Reshaping Federal Food Programs
There are numerous models for integrating community food security perspectives into federal food programs. Examples include efforts to encourage the use of SNAP at local farmers markets and community supported agriculture (CSA) farms. Subsidized school meals serving local and regional food are another opportunity to encourage partnerships that further community food security. As author and activist Jan Poppendieck advocates, school meals have enormous potential to create markets for healthy, sustainably-grown farm products. Poppendieck is at the forefront of the movement to make school meals free and universal for all public school students.
We need to continue building these movements that reflect the shift in the anti-hunger arena from food charity to food justice.
Ensuring the Basic Right to Food
The United Nations defines the right to food as having regular access to food that is culturally appropriate for the consumer, ensures physical and mental well-being, and supports a dignified life. However, the United States is one of only two countries that do not officially recognize food as a basic human right. The UDSA defines food security as “access by all people at all times to enough food for an active, healthy life.” While both the international and national definitions speak to the importance of overall physical and mental health, the U.S. definition does not use a human rights framework and does not imply government intervention. Approaching food security with a human rights framework addresses the social and economic determinants of food security, provides a way for those who are most affected to participate in public discourse, and provides a way for the public to hold the government accountable.
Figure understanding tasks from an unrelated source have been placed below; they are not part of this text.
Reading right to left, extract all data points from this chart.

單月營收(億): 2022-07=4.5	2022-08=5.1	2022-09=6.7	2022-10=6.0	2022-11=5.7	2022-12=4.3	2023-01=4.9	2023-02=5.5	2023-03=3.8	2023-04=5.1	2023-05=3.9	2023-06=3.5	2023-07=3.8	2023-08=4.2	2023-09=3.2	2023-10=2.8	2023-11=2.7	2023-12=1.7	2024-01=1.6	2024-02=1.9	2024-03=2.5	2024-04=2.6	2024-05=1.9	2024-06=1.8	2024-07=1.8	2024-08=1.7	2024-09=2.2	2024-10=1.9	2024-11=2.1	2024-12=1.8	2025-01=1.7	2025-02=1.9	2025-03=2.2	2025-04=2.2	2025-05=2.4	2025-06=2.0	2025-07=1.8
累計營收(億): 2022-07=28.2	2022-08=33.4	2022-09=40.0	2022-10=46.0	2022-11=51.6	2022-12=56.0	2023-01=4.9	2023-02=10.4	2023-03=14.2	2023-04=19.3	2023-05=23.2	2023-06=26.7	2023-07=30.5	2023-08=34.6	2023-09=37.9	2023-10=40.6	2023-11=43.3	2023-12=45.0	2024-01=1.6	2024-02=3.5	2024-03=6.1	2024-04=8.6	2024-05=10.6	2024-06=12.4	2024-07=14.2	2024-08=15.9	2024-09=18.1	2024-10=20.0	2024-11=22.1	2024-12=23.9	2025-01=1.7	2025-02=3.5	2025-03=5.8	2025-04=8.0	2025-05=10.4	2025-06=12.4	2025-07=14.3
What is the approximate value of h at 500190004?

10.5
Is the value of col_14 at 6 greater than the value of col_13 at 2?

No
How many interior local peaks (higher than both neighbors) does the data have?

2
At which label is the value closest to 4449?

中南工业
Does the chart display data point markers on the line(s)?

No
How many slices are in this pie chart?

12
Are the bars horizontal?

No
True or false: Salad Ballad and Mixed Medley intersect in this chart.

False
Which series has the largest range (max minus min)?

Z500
A human rights framework is based on the Universal Declaration of Human Rights of the United Nations, and it emphasizes the need to respect, protect, and fulfill the right to food. To respect the right to food is not to interfere with an individual’s ability to acquire food. To protect the right to food is to make sure that others do not interfere with an individual’s access to food. To fulfill the right to food is to develop or sustain socioeconomic environments that support food access and to provide emergency food assistance when necessary. This approach differs from the current U.S. model in that it emphasizes community-based solutions, whereas the U.S. government mainly focuses on safety nets like SNAP, WIC and emergency feeding programs. These safety net programs are vital, but they do not address the root causes of food insecurity in the United States. Adopting a human rights approach to food security would support the strategies already in place in the U.S. at the individual, household and community levels.